Какой-нибудь предок мой был — скрипач,
Наездник и вор при этом.
Не потому ли мой нрав бродяч
И волосы пахнут ветром!

Не он ли, смуглый, крадет с арбы
Рукой моей — абрикосы,
Виновник страстной моей судьбы,
Курчавый и горбоносый.

Дивясь на пахаря за сохой,
Вертел между губ — шиповник.
Плохой товарищ он был, — лихой
И ласковый был любовник!

Любитель трубки, луны и бус,
И всех молодых соседок…
Еще мне думается, что — трус
Был мой желтоглазый предок.

Что, душу черту продав за грош,
Он в полночь не шел кладби́щем!
Еще мне думается, что нож
Носил он за голенищем.

Что не однажды из-за угла
Он прыгал — как кошка — гибкий…
И почему-то я поняла,
Что он — не играл на скрипке!

И было все ему нипочем, —
Как снег прошлогодний — летом!
Таким мой предок был скрипачом.
Я стала — таким поэтом.


В этой фантазии о предке-скрипаче ничто не намекает на наличие литера­турного источника. Лишь случайно можно обнаружить, что толчок к разра­ботке темы дает Цветаевой фрагмент из «Юности» Толстого. Рас­сказывая о своих приятелях, герой описывает их юмор так: «Характер их смешного, то есть Володи и Дубкова, состоял в подражании и усилении известного анекдота: „Что, вы были за границей?“ — будто бы говорит один. „Нет, я не был, — отвечает другой, — но брат играет на скрипке“. Они в этом роде комизма бессмыслия дошли до такого совершенства, что уже самый анекдот рассказывали так, что „брат мой тоже никогда не играл на скрипке“». Словесная игра толстовских героев для Цветаевой оказывается лишь рамкой, внутрь которой она помещает собственную притчу. Эта притча, в свою очередь, сообщает «бессмыслию» позаимствованной шутки непредви­денное значение. Такой ход типичен для Цветаевой: заимствуя что-то из чу­жого текста, она меняет смысл источника. Цветаевский предок-скрипач наде­ляется целой цепочкой репутационных характеристик, как минимум амбива­лентных; кульминацией же этого перечисления становится утверждение, что тот «не играл на скрипке». Почему? Потому что жизнь его переполнена стра­стями, перед которыми отступает искусство. Сходство с предком («виновник страстной моей судьбы») предопределяет коду, которую можно понять так: как мой предок-скрипач не играл на скрипке, так я, потомок-поэт, не пишу стихов. Но в действительности стихотворение несколько о другом: весь тот репутаци­онный багаж, которым наделяется воображаемый предок, в действительности достается ему от потомка. Очерком о предке заменяется автопортрет. Это по­зволяет рассказать о жизненных страстях потомка-поэта иронически-отстра­ненно.

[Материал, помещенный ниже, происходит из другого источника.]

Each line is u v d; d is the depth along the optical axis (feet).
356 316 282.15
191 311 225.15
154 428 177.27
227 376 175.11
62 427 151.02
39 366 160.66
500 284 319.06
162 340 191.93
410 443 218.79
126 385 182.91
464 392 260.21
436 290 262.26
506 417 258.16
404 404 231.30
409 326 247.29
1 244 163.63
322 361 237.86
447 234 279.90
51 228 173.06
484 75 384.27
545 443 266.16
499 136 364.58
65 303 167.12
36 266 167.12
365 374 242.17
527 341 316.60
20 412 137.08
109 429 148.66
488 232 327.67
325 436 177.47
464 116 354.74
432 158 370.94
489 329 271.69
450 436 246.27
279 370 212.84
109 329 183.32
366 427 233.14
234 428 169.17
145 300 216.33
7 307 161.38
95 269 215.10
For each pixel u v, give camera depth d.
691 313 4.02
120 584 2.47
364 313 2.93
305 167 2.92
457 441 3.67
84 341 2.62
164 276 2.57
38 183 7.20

2. «К озеру вышла. Крут берег» (1916)

К озеру вышла. Крут берег.
Сизые воды — в снег сбиты,
Нá голос воют. Рвут пасти —
Что звери.

Кинула перстень. Бог с перстнем!
Не по руке мне, знать, кован!
В сéребро пены — кань, злато,
Кань с песней.

Ярой дугою — как брызнет!
Встречной дугою — млад-лебедь
Как всполохнется, как взмоет
В день сизый!


Это стихотворение отделяет от предыдущего чуть больше полугода, но именно на эти полгода приходится один из резких переломов в цветаевской поэтиче­ской манере. Что же происходит? Цветаева, как и многие другие поэты в меж­революционное десятилетие, экспериментирует с фольклорной стилистикой. И это приводит ее к важному открытию.

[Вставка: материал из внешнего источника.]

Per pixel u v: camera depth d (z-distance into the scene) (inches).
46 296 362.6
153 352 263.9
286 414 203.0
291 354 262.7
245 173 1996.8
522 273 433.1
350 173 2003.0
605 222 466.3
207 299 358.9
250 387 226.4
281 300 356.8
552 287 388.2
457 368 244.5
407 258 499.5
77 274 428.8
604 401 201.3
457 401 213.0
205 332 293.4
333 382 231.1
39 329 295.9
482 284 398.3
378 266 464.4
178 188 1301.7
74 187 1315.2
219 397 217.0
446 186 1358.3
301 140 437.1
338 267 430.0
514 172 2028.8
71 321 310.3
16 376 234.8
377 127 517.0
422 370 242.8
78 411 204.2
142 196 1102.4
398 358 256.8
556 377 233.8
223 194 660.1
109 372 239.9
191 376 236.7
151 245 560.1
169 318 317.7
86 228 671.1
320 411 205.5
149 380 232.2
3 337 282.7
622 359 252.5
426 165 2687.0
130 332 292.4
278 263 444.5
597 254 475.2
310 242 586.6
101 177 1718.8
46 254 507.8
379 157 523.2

В ранней лирике Цветаевой индивидуальное важнее собирательного, а част­ное — общего. Во многих стихах 1915 года очевидна потребность найти замену конкретно-биографическому «я» (например, через изобретение «предка-скрипача» из предыдущего стихотворения). В стихах 1916 года Цветаева нахо­дит такую замену в обращении к новому образному и стилевому регистру — к языку фольклора, на котором все индивидуальное предстает вобравшим в себя опыт безымянного множества. Личное переживание лишается своего неповторимого психологизма, однако — и именно это открывает для себя Цве­таева — это не обедняет, а обогащает лирическое стихотворение, приобщая единичный случай ко всеобщему порядку вещей.

В первой строфе мрачная и напряженная атмосфера надвинувшейся ката­строфы воплощена в образах разгулявшейся стихии. Во второй — катастрофа случается и конкретизируется: бросать перстень в пучину волн — значит хоро­нить любовь. Третья строфа — описание нежданного чуда: взамен выброшен­ного перстня из волн взмывает юный лебедь. Летит он «встречной дугою» — то есть навстречу той, которая только что выбросила перстень.

София Парнок. Около 1900-х годов и Осип Мандельштам. Около 1910-х годов

Стихотворение датировано 6 февраля; накануне из Москвы уехал Осип Ман­дельштам, приезжавший навестить Цветаеву после завязавшегося в Петербурге романа. Как полагают биографы, в эти же дни произошло решающее объясне­ние и разрыв Цветаевой с Софией Парнок. Стихотворение — о конце этих отношений и о начавшемся романе с Мандельштамом, но тот образный язык, которым эта история рассказывается, превращает конкретный биографический сюжет в архетипический: старая любовь погибнет, но новая займет ее место. Для стихотворения не важны индивидуально-психологические детали жизнен­ной ситуации или эмоции действующих лиц. Запутанные личные переживания укладываются в простые линейные формулы, а индивидуальное превращается в типическое. И в этом квинтэссенция новой поэтики.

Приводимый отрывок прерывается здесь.